Salt Fine Art’s ¡Cuba! exhibition, featuring multi-media works imbued with sly political commentary by 11 artists, opened early this month with something missing: most the artists were absent.
Part of gallery owner Carla Tesak Arzente’s planning included making arrangements to host the artists from Cuba. But no thanks to Cuban bureaucracy, only Ernesto Javier Fernandez and his gallerist wife and co-curator of the show, Sandra Contreras, received their visas in time to attend the reception in their honor during January’s First Thursday Art Walk.
After nearly 60 years since Castro came to power, getting out of Cuba is still a herculean enterprise.
“Artists, unlike regular residents, get exit visas since Fidel has been eager to show off Cuba’s talent, but it is still a process that is no more transparent than trying to gauge the mood of whoever’s handling the application,” said Fernandez.
A photojournalist and art photographer who has lived and worked in the former Communist-controlled East Germany as well as West Germany, said his relative freedom entailed sacrifice. “I was allowed out but never with my family. Even though I spent altogether eight years in Germany, I went back because I missed my daughter,” he said.
Other artists featured in the exhibit, husband and wife William Perez and Marlys Fuegos, and Alejandro Campins, finally received their visas days after their colleagues’ departure. Arzente is scheduling a second opening on Feb. 2 on their behalf.
“It was nerve-wracking counting the days and hours until their arrival,” said Laguna residents Karen Redding who, with her husband Ed Kaufman planned to host Perez and Fuegos in their home. “We wanted everything to be ready for them. We had enough food to feed an army,” said Redding, who expressed disappointment but nevertheless attended the show’s opening. “We felt that their spirit was there,” she said, now delighted that they will still serve as hosts.
Carla Arzente and her husband George hosted Fernandez and Contreras at their home.

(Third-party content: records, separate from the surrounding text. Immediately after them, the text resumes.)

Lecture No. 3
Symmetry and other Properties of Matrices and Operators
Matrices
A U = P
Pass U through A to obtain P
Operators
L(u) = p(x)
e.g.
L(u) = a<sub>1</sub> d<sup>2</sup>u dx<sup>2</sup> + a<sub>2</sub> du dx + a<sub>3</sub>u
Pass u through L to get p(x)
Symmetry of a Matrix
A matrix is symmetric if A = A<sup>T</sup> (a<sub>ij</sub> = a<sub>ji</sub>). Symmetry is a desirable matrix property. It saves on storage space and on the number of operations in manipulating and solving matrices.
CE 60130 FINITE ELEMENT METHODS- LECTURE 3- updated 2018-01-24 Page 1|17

In expat enclaves such as Miami, scores of native Cubans without the appetite for a Communist-ruled “worker’s paradise,” have fled across the Florida Straits by any means available.
Known colloquially as balseros for the jerry-rigged wooden crafts many use for the journey, they risk 20 years in prison for trying to escape if caught or worse, drowning.
One of the most striking images in the exhibit is a 1994 Fernandez photograph of a ragtag flotilla titled “Ideas,” which attests to the dangers of crowding too many onto what often is little more than a raft powered by a small sail. “Ideas” contains the Spanish word ide, to depart, as well as suggesting the hunger for intellectual freedom, explained Fernandez, who juxtaposes neon signage into his photos.
Another titled “Wash Your Hands” attests to the sense of irony inherent among people forced to maneuver by their wits through the most mundane aspects of daily life. The photo depicts what was once Havana’s most fashionable
thoroughfare in a ruin of rubble off-set by the neon admonition for cleanliness.
Soap, says Arzente, is difficult to come by. So is evidence of rebuilding in Havana, where the regime permits little construction and the built landscape remains stuck in 1959.
Esterio Segura’s pieces, “History of An Old Fisherman” and “Enjoying Ideology,” are, like nearly all other works exhibited, rife with innuendo and satire. The former consists of a bright orange, roughly three-foot sculpture of Pinocchio imprisoned in a birdcage. The little liar’s telltale nose balances a life-size fishing pole dangling a tiny fish with a sickle lure in its mouth. The boy’s hands, clasped behind his back and cradling a hammer, underscore the artist’s take on the reality of life under Communism.
“Enjoying Ideology” is a linear wall sculpture suggesting a couple engaged in carnal knowledge or, in the vernacular, doing what Castro has done to Cuba, explained Arzente during a gallery walk-through. Pinocchio, prized at $30,000, has already attracted strong collector interest. His fiberglass compadres are in demand by museums and galleries throughout North America and Europe but are banned in Cuba, she added.
It’s also noteworthy that artists that sell works here, cannot repatriate their earnings. Since they also cannot maintain U.S. bank accounts, many establish accounts oversees, administered by trusted friends.
Anything beyond their state-mandated salaries is confiscated, confided Fernandez, 48, who opened a print shop when Castro began to allow small businesses and just recently received permission to purchase a used car.
“Everyone has a day job. Art is to have fun,” he said.